**WHAT TO PRODUCE**
Edit the passage on informal and electronic wills, starting at "In New South" and ending at "the deceased’s Will.", so that "NSW" replaces "New South Wales", and give that portion in full.

Deathbed changes might be recorded and used to overturn a written Will leading to concerns that people could be persuaded into last minute changes. Any change in the law will need to protect against undue influence. The report suggests more formal electronic Wills would be a safer option, which are also simpler to amend and update compared to paper counterparts.
In New South Wales, under the Succession Act 2006 s.6, a Will is not valid unless it is in writing, signed by the testator and witnessed by two other people. However, s.8 provides that the court can dispense with these formalities if the court is satisfied the deceased intended a document to alter or revoke a Will. The issues the court will consider are whether a ‘document’ exists, whether it records the testamentary intentions of the deceased and whether the evidence satisfies the court that when the document was produced by the deceased, by some act or words, it was intended that it should constitute the deceased’s Will.
Several recent cases have produced conflicting outcomes as to whether computer documents can be probated. In the Estate of Roger Currie (2015) and Yazbek v Yazbek (2012) the NSW Supreme Court allowed probate of ‘my_will doc’ and ‘will.doc’ respectively, but a similar document was denied probate by the Queensland Supreme Court in Mahalo v Hehir (2011). In the latter case, the judge was not satisfied that the deceased had intended the electronic document to be her last Will and that she knew it had to be signed to be enforceable.
In the Estate of Wilden (2015), the South Australian Supreme Court held that a DVD may be an acceptable document and granted probate of a transcript of that recording. Similarly, in the Estate of Wai Fun Chan (2015), the NSW Supreme Court admitted a DVD, which can be a ‘document’ under the Interpretation Act 1987 as a ‘record of information’. Although the video could be admitted to probate under s.8, the judge made these words of warning:
‘the nature of the informality attending oral statement of testamentary intentions might, in practice, present an impediment to the Court being satisfied that the requirements of the section have been met’.

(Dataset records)
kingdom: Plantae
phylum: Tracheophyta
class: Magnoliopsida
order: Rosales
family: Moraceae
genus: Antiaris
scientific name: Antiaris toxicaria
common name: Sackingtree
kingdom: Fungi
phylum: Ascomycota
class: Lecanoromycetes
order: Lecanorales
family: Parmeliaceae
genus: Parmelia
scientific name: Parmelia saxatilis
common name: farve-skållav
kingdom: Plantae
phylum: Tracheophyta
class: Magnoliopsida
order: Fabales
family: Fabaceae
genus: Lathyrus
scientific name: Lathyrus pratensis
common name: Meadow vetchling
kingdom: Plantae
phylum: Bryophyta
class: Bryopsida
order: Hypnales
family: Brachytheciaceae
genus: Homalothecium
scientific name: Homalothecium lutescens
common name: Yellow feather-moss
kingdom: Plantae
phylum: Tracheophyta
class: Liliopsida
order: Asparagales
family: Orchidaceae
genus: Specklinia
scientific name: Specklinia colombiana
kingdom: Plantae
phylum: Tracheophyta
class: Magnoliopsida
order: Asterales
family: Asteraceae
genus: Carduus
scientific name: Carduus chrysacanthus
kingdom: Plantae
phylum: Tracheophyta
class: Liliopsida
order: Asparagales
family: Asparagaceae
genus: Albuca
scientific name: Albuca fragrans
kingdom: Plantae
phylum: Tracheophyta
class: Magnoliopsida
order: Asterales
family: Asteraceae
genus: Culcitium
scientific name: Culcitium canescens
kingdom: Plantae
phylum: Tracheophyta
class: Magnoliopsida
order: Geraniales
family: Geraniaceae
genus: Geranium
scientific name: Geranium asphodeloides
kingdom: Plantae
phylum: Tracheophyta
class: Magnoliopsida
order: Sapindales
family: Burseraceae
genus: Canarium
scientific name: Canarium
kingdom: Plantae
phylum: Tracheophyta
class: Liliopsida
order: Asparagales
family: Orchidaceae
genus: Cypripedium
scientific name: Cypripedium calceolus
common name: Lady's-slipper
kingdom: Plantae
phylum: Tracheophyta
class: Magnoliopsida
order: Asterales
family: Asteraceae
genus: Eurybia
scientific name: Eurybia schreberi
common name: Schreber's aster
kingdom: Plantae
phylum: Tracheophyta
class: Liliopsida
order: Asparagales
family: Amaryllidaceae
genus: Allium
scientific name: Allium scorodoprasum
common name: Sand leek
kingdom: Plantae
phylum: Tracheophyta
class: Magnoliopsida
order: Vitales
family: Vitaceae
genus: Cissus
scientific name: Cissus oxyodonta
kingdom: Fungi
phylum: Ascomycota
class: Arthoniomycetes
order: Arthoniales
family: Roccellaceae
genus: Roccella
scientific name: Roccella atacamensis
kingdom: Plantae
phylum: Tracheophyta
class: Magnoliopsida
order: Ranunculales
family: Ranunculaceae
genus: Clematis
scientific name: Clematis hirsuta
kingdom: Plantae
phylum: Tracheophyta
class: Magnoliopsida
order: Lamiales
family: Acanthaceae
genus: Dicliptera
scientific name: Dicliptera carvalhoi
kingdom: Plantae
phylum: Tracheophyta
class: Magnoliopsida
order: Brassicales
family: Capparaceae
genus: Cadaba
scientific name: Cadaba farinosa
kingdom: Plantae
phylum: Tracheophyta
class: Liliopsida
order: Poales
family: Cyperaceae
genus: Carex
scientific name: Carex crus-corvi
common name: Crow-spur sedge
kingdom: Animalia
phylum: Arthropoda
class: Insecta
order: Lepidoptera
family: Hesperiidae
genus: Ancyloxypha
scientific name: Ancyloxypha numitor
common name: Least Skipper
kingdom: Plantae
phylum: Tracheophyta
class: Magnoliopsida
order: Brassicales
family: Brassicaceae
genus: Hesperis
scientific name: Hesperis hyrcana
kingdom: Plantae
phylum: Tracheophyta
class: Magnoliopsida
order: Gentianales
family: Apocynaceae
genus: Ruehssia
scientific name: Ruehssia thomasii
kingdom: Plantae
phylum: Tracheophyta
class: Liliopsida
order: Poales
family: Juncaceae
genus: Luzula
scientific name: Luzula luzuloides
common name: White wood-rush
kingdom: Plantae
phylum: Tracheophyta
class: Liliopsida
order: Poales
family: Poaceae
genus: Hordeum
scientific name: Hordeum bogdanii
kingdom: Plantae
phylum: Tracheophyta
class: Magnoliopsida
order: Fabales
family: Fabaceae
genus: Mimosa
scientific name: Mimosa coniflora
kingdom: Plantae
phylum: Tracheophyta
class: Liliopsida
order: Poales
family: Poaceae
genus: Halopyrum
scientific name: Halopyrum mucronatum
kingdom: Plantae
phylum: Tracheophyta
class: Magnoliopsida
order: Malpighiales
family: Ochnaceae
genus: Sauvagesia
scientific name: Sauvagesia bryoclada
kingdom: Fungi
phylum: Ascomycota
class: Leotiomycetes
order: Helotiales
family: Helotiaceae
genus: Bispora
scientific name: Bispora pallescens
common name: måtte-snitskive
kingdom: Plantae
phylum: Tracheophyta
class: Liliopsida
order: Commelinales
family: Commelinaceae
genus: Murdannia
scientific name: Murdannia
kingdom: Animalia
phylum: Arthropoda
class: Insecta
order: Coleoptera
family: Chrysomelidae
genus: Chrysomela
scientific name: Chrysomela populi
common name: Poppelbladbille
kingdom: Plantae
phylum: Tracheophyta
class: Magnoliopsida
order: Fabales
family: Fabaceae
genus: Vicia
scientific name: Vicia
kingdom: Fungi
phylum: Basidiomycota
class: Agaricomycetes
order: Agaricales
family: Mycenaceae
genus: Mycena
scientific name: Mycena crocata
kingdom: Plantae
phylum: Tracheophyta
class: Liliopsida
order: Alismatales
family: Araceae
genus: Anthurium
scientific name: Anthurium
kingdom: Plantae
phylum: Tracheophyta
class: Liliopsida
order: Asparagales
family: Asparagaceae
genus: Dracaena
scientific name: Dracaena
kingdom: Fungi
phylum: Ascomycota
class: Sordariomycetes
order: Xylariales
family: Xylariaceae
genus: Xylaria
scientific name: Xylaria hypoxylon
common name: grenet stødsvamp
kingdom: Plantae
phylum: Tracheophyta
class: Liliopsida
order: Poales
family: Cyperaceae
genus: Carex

**TASK ANSWER**
In NSW, under the Succession Act 2006 s.6, a Will is not valid unless it is in writing, signed by the testator and witnessed by two other people. However, s.8 provides that the court can dispense with these formalities if the court is satisfied the deceased intended a document to alter or revoke a Will. The issues the court will consider are whether a ‘document’ exists, whether it records the testamentary intentions of the deceased and whether the evidence satisfies the court that when the document was produced by the deceased, by some act or words, it was intended that it should constitute the deceased’s Will.